Contributing on that script means I need your credentials to test publication. That's why I haven't sent you a pull request instead :(

Note how the block is published as STABLE. This allows anyone to use your block. By default blocks published as DEV cannot be reused by others except explicitly asked in user's policies.bii file.

You can also use travis branch variables to set up different biicode tracks for your block matching each development branch you have on the repo. Check the python scripts I have at boost-biicode to generate different block tracks from block templates. These scripts for easy block generation and publication will be released anytime soon as an independent project

toeb commented 9 years ago

so if I understand correclty: I need to create an encrypted environment variable called YOUR_ENCRYPTED_BIIPASSWORD which contains my password and then the script you posted will work .?

toeb commented 9 years ago

I must confess I haven't used biicode much (as I am focussing so much on cmakepp) so terminology like tracks escapes me currently. Are they the biicode equivalent of tags/branches?

Manu343726 commented 9 years ago

The only difference between your current travis script and the one I posted above is the publication method. In yours the travis deployment service is used, what I propose is to use manual publish (Note the bii publish call on after_success) instead. Using bii directly allows you to specify the kind of publication: DEV (development, not intended to be used by users. It's the default mode). BETA, ALPHA, STABLE (It's a stable release, users are able to use the block without explicit configuration).

I think the best way to handle bii publication is to release as STABLE only on releases (That is, on git tagged commits). You can configure the travis script to run bii publish toeb/cmakepp --tag STABLE only on releases if you like. I didn't suggest that first since, if I got your dev workflow correctly, you only merge/push to master if the new features were ready and tested in depth.
Note bii publish command accepts an extra parameter to specify release version if you like. This is the help from bii publish:

usage: bii publish [-h] [--tag TAG] [--versiontag VERSIONTAG] [--msg MSG]
                   [--all] [-r [REMOTE]]
                   [block]

Publish (publicly) one or all the blocks of the current project.

* **Extracted records**:
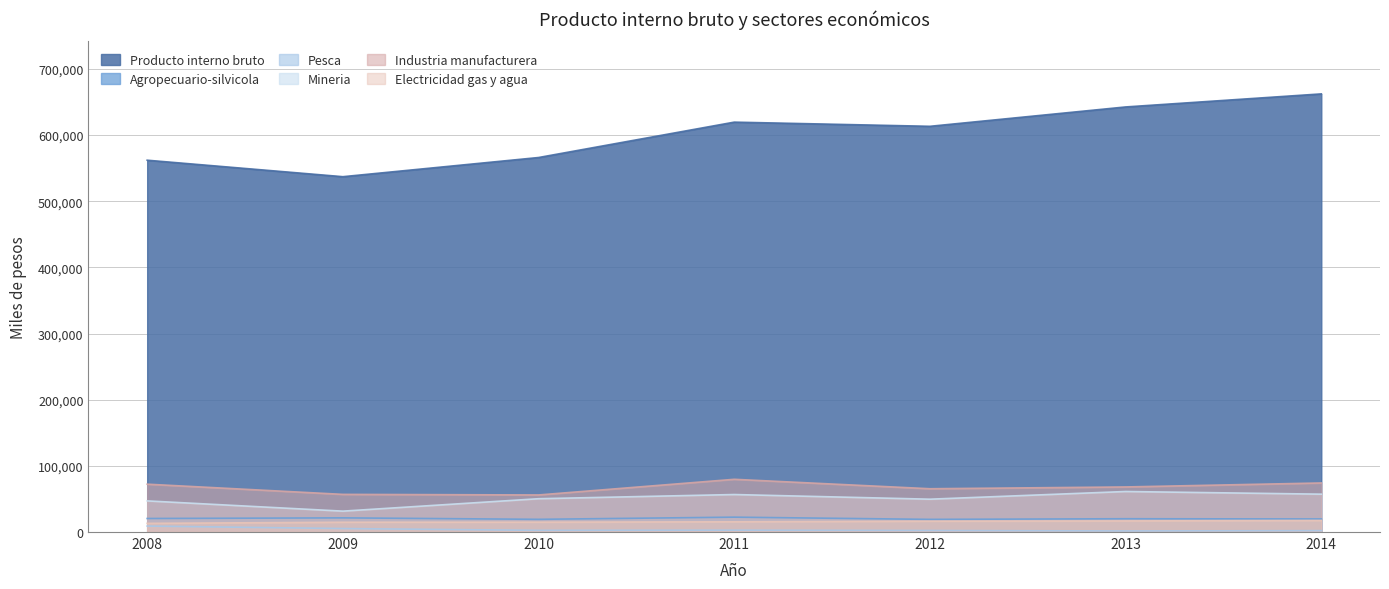

The Producto interno bruto series shows 856807 at 2012. True or false?

False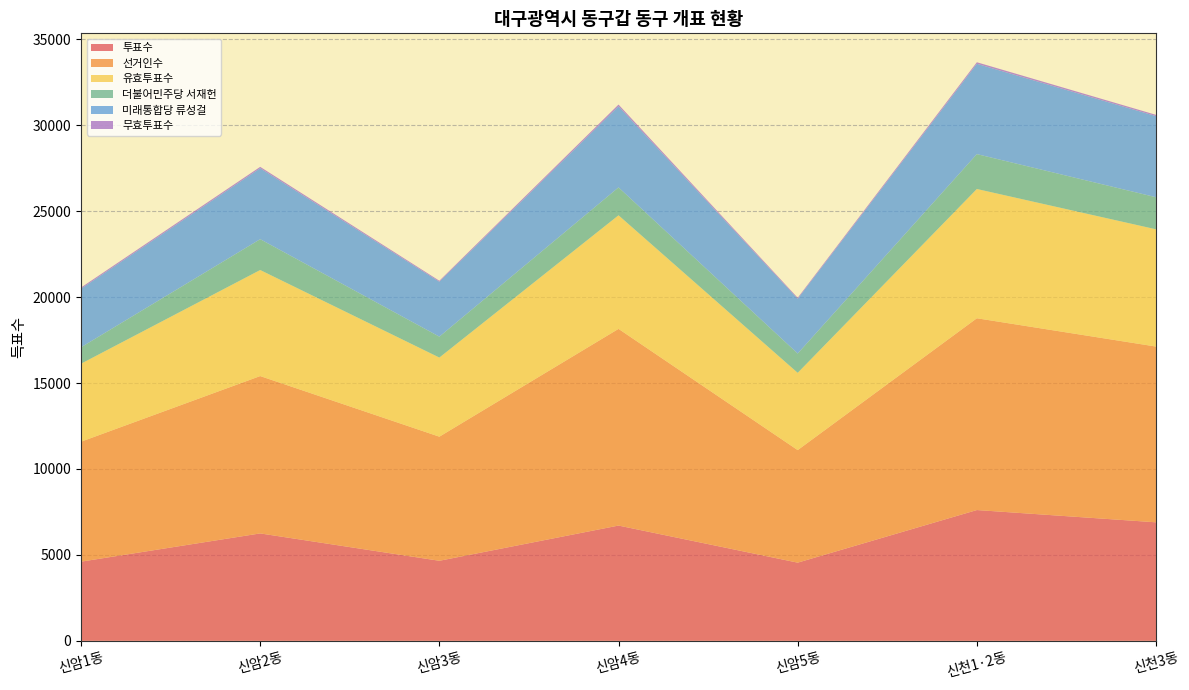

Reading left to right, list all the values displayed in this chart.

투표수: 4607	6251	4659	6708	4550	7611	6897
선거인수: 6982	9157	7222	11447	6550	11161	10228
유효투표수: 4538	6171	4603	6608	4495	7522	6823
더불어민주당 서재헌: 955	1794	1217	1623	1124	2030	1866
미래통합당 류성걸: 3408	4129	3197	4721	3189	5256	4720
무효투표수: 69	80	56	100	55	89	74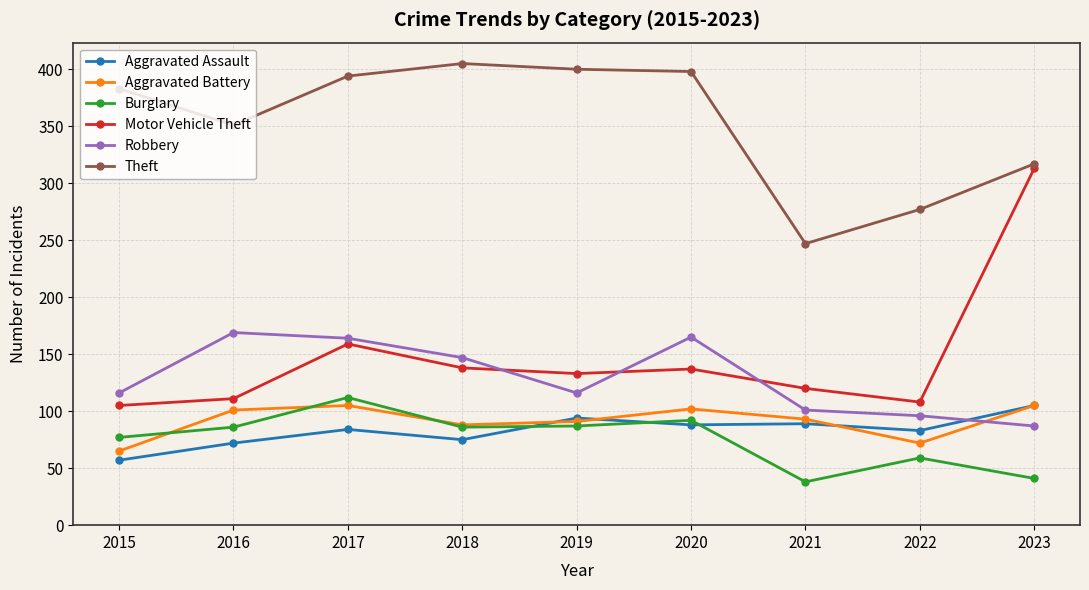

What is the value of the Robbery point at the 6th from the left?

165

* **Apply what you read**:
1) Answer these questions about the biicode publishing discussion, using only what it states:
(a) Which publication mode does bii use by default?
(b) On which commits does the discussion recommend releasing as STABLE?
(c) What is the name of the encrypted environment variable that toeb asks about?
2) Resume the biicode publishing discussion from its last line, continuing the bii publish help text in the same style.

* **Exercise answers**:
1)
(a) DEV (development).
(b) Releases, meaning git tagged commits.
(c) YOUR_ENCRYPTED_BIIPASSWORD.

2)
positional arguments:
  block                 Block name, e.g.: bii publish my_user/my_block. Do not
                        use with --all argument

optional arguments:
  -h, --help            show this help message and exit
  --tag TAG             Release life-cycle TAG, e.g: bii publish --tag ALPHA
  --versiontag VERSIONTAG
                        Name tag for the version. e.g: v1.2 or "Sweet Beacon"
  --msg MSG             DEPRECATED: Publication description
  --all                 Publish all blocks. Do not use with block argument
  -r [REMOTE], --remote [REMOTE]
                        Publish VCS remote info. Format: "remote_url (branch)
                        @commit_id #tag" or blank to autodetect (currently
                        only git supported)
Manu343726 commented 9 years ago

About tracks, you are correct, block tracks are our "branches" equivalent. The point is that you can maintain different tracks of a block, and later when you use the block you can specify what track you want via your dependencies settings (biicode.conf file, [requirements] entry).

As an example, we maintain an libuv block. There are three different tracks for that block representing the three different libuv versions we support. Another example is how I integrated cmakepp with boost-biicode hooks. What I did is to open your block, "fork it" i.e. create a new track from your block, and add the changes I need on my track of cmakepp. There's more information about tracks in the docs.

What I suggest is to match your dev workflow (becker + master branches) on biicode too, releasing in two correspondent tracks. This is only an idea, note is not necessary at all.

Don't worry about biicode usage, you are giving us a lot of useful feedback. Keep focused on your project, I know what maintaining a personal project on freetime means :P When cmakepp main features will be done, get a chance to test your lib with bii. You only have to include(toeb/cmakepp/cmakepp) in any cmake file of a block :)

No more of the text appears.